Wednesday, March 21, 2018

Sacramento County Supervisor Sue Frost: Supervisor and Racketeer

© by Mark Dempsey

A recent decision by the Local Agency Formation Commission (LAFCo) approved expanding Elk Grove’s borders by about 1100 acres. Sacramento County Supervisor Sue Frost was one of the deciding votes in this 4 - 3 decision. The irony of Supervisor Frost’s vote was that she portrays herself as the Fiscally Responsible™ Supervisor, fretting publicly about low budget reserves. But the outlying development she voted to approved increases the cost of all the infrastructure local government must provide. The region also has 20 years worth of unbuild infill, already served by existing infrastructure. Building infill is a much cheaper for government.

Why did she vote for outlying “greenfield” development? Because it’s enormously profitable for a tiny plutocracy of land speculators. These plutocrats can buy or option outlying agricultural land for a fraction of what it’s worth once local government permits development. The speculators paid roughly $2,000 an acre for North Natomas--that’s 20’ under water floodplain surrounded by weak levees--and sold it to builders for $200,000 an acre once development rights were granted. Speculators do not even pay income tax on this enormous, 10,000% gross profit if they swap their land for some more real estate--often apartments or shopping centers that provide them with income.

When I complained about this to a respected local environmentalist, he attempted to console me. “You have to understand,” he said, “Sacramento does not have much industry. At least this provides a boost for the local economy.”

But industry is something necessary, or productive. Sacramento’s Siemens plant assembles light rail cars, and nearby Intel makes computer chips. Even the State Capitol makes legislation. Does land speculation make any new land? Do we need any more development land? No, land speculation simply redistributes income. Classical economics called the profit from speculation “economic rent.” Rentiers are parasites who run what today we call a “racket.”

What does a productive economy do about economic rents? The Germans make developers sell their land to local governments at the agricultural land price, then re-purchase it at the development land price. The public gets the entire benefit of that "unearned increment" of profit.

The Germans have a good educational system and nice infrastructure, too--not infrastructure rated D+ by its engineers, as is the case in the U.S. In Germany, college tuition is free even for foreigners, and the arts budget for the City of Berlin exceeds the national endowment for the arts for the U.S. of A.

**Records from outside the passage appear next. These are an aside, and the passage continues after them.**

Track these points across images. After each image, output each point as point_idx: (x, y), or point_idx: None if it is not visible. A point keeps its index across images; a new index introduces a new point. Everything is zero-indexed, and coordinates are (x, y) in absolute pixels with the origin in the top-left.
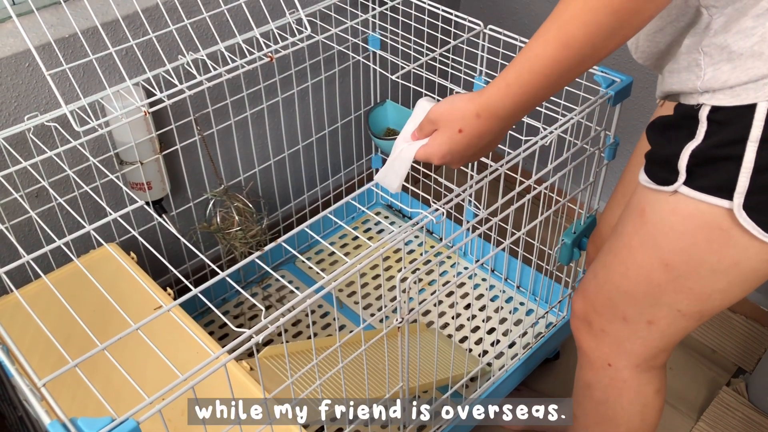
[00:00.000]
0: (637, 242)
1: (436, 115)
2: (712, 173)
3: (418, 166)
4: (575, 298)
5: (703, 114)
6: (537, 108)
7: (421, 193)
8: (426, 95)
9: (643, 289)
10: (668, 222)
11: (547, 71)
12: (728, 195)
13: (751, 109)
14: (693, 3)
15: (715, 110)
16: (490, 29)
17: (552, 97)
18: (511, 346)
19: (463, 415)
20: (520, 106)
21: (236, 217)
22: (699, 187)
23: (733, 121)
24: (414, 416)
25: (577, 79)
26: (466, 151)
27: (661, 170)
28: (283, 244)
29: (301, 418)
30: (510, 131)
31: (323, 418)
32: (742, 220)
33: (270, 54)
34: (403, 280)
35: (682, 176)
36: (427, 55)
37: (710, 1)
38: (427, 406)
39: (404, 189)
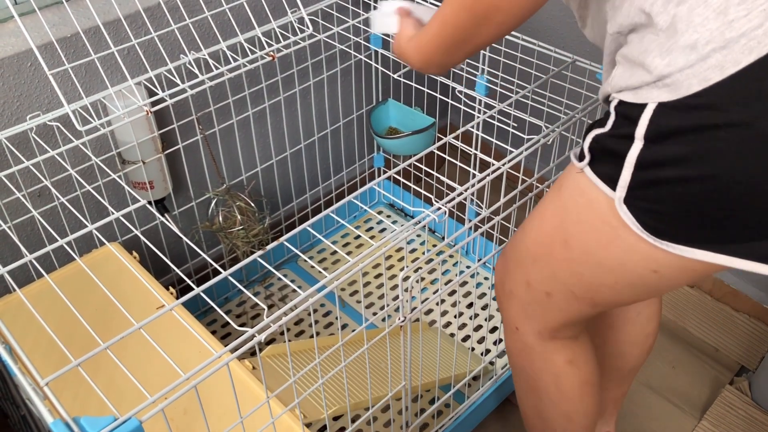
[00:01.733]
0: (550, 213)
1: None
2: (606, 161)
3: (421, 165)
4: (498, 259)
5: (612, 105)
6: (539, 106)
7: (423, 192)
8: (428, 94)
9: (545, 259)
10: (575, 203)
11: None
12: (614, 186)
13: (641, 108)
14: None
15: (620, 104)
16: None
17: (554, 96)
18: None
19: (466, 414)
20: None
21: (238, 217)
22: (596, 172)
23: (628, 117)
24: (416, 415)
25: (579, 78)
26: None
27: (580, 148)
28: (285, 243)
29: (304, 416)
30: (512, 130)
31: (325, 416)
32: (622, 213)
33: (272, 53)
34: (406, 279)
35: (587, 157)
36: None
37: (615, 27)
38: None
39: (406, 188)
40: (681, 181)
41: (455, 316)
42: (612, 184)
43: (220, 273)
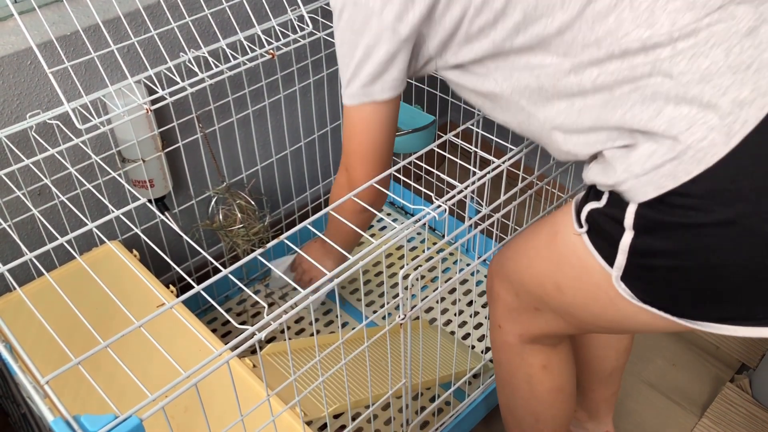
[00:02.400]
0: (545, 256)
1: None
2: (603, 237)
3: (421, 163)
4: (493, 257)
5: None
6: None
7: (423, 190)
8: (428, 92)
9: (536, 290)
10: (570, 262)
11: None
12: (611, 263)
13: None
14: None
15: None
16: None
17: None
18: None
19: (466, 412)
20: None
21: (239, 215)
22: (594, 244)
23: (618, 203)
24: (417, 413)
25: None
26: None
27: (578, 211)
28: (286, 241)
29: (304, 414)
30: None
31: (326, 414)
32: (620, 289)
33: (272, 51)
34: (406, 276)
35: (585, 227)
36: None
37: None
38: (430, 403)
39: (406, 186)
40: (675, 269)
41: (455, 314)
42: (608, 260)
43: (220, 271)
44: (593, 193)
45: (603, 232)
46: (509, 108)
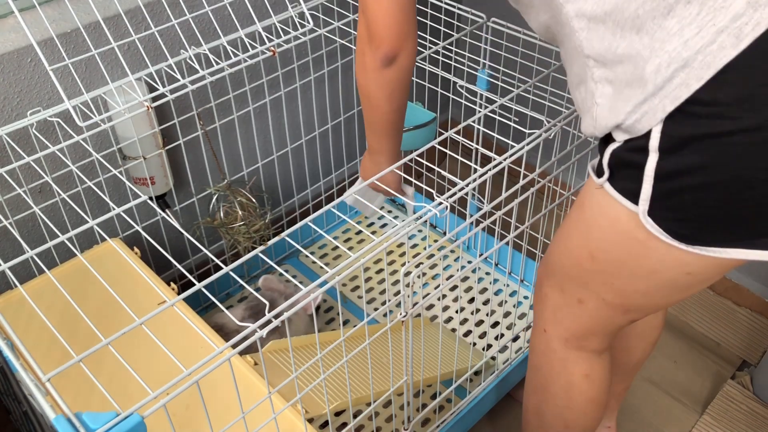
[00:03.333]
0: (575, 229)
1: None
2: (626, 176)
3: (422, 160)
4: (540, 262)
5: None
6: (540, 101)
7: (424, 187)
8: (429, 89)
9: (575, 271)
10: (598, 221)
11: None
12: (636, 200)
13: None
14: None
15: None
16: (493, 22)
17: (555, 90)
18: (515, 339)
19: (467, 409)
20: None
21: (239, 212)
22: (617, 188)
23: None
24: (418, 410)
25: None
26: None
27: (598, 164)
28: (287, 239)
29: (306, 412)
30: (514, 124)
31: (327, 412)
32: (648, 226)
33: (272, 48)
34: (407, 274)
35: (606, 173)
36: (430, 48)
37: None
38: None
39: (407, 183)
40: (703, 187)
41: (457, 312)
42: (634, 198)
43: (221, 268)
44: (611, 139)
45: (626, 167)
46: None
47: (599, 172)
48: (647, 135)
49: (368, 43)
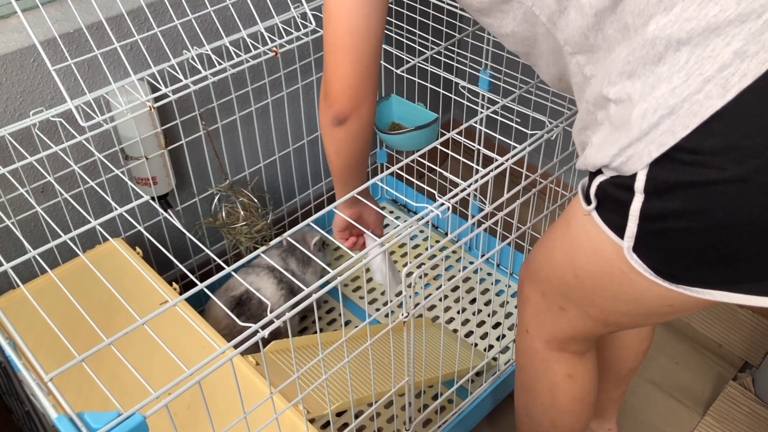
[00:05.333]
0: (560, 245)
1: (346, 223)
2: (612, 210)
3: (424, 161)
4: (523, 262)
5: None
6: (542, 102)
7: (426, 188)
8: (431, 89)
9: (557, 283)
10: (583, 244)
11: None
12: (622, 235)
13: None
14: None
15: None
16: None
17: (557, 91)
18: None
19: (469, 410)
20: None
21: (241, 212)
22: (603, 219)
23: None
24: (419, 411)
25: None
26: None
27: (586, 190)
28: (289, 239)
29: (307, 412)
30: (516, 125)
31: (329, 412)
32: (632, 261)
33: (275, 48)
34: (409, 274)
35: (594, 202)
36: (432, 48)
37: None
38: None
39: (409, 184)
40: (688, 232)
41: (458, 312)
42: (619, 232)
43: (223, 269)
44: (600, 168)
45: (613, 202)
46: (526, 20)
47: (587, 199)
48: (633, 176)
49: (323, 99)
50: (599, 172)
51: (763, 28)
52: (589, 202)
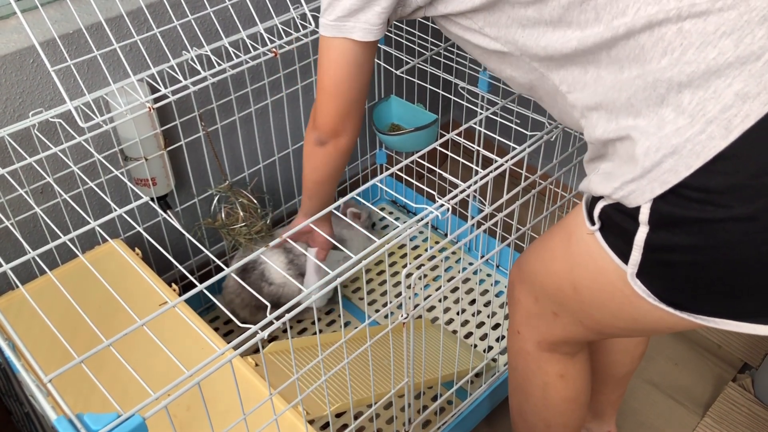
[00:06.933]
0: (560, 257)
1: (296, 235)
2: (617, 234)
3: (423, 162)
4: (514, 264)
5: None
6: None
7: (425, 189)
8: (431, 90)
9: (553, 291)
10: (585, 261)
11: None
12: (626, 260)
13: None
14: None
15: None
16: None
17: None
18: None
19: (468, 411)
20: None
21: (241, 213)
22: (608, 242)
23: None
24: (419, 412)
25: None
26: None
27: (589, 209)
28: (289, 240)
29: (307, 413)
30: (515, 126)
31: (328, 413)
32: (635, 286)
33: (274, 49)
34: (408, 276)
35: (597, 224)
36: (432, 49)
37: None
38: (432, 402)
39: (408, 185)
40: (694, 265)
41: (458, 313)
42: (623, 257)
43: (222, 269)
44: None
45: (616, 228)
46: (520, 66)
47: (590, 219)
48: (636, 208)
49: (312, 121)
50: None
51: (763, 70)
52: (593, 222)
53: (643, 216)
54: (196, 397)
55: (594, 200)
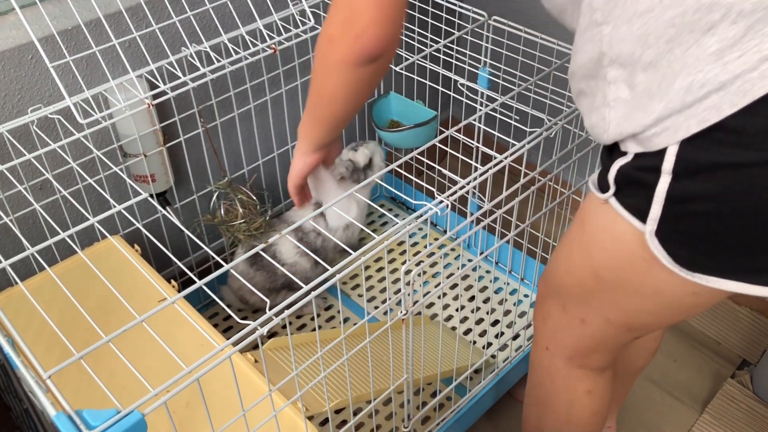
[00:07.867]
0: (576, 247)
1: (304, 180)
2: (634, 193)
3: (422, 158)
4: (540, 278)
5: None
6: (541, 99)
7: (425, 185)
8: (430, 87)
9: (578, 290)
10: (601, 237)
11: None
12: (644, 219)
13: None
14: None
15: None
16: (494, 20)
17: (556, 88)
18: (515, 338)
19: (467, 407)
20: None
21: (240, 210)
22: (623, 204)
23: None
24: (418, 408)
25: None
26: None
27: (602, 177)
28: (287, 236)
29: (306, 409)
30: (515, 123)
31: (327, 409)
32: (653, 246)
33: (273, 46)
34: (408, 272)
35: (612, 188)
36: (431, 46)
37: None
38: (431, 398)
39: (408, 181)
40: (715, 215)
41: (457, 310)
42: (641, 216)
43: (221, 266)
44: (617, 151)
45: (635, 185)
46: None
47: (603, 187)
48: (661, 155)
49: (342, 31)
50: (615, 152)
51: None
52: (604, 190)
53: (667, 164)
54: (196, 394)
55: (607, 165)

The rentier/plutocrats also support the complement to paying economic rent: austerity. The excuse for austerity is “We’re out of money,” and “There is no alternative!” (TINA) but to tax more and spend less. Austerity de-funds public services like infrastructure, education, health care, and retirement benefits. Strangely enough, the $16 - $29 trillion in financial sector bailout from the Federal Reserve in 2007-8, and that multi-trillion-dollar war in Iraq, received no "We're out of money" excuse.

After austerity cripples services for the general public, then the “solution” is to privatize and financialize. Consider higher education: Federal funding for it declined 55% since 1972. State funding has declined even more. Why do you suppose tuitions continue to rise and student loans make debt peons of graduates?

It’s probably not newsworthy that a politician like Ms. Frost is a hypocrite, but now, even environmentalists are running interference for speculators, calling what they do “industry” instead of what it really is: a racket.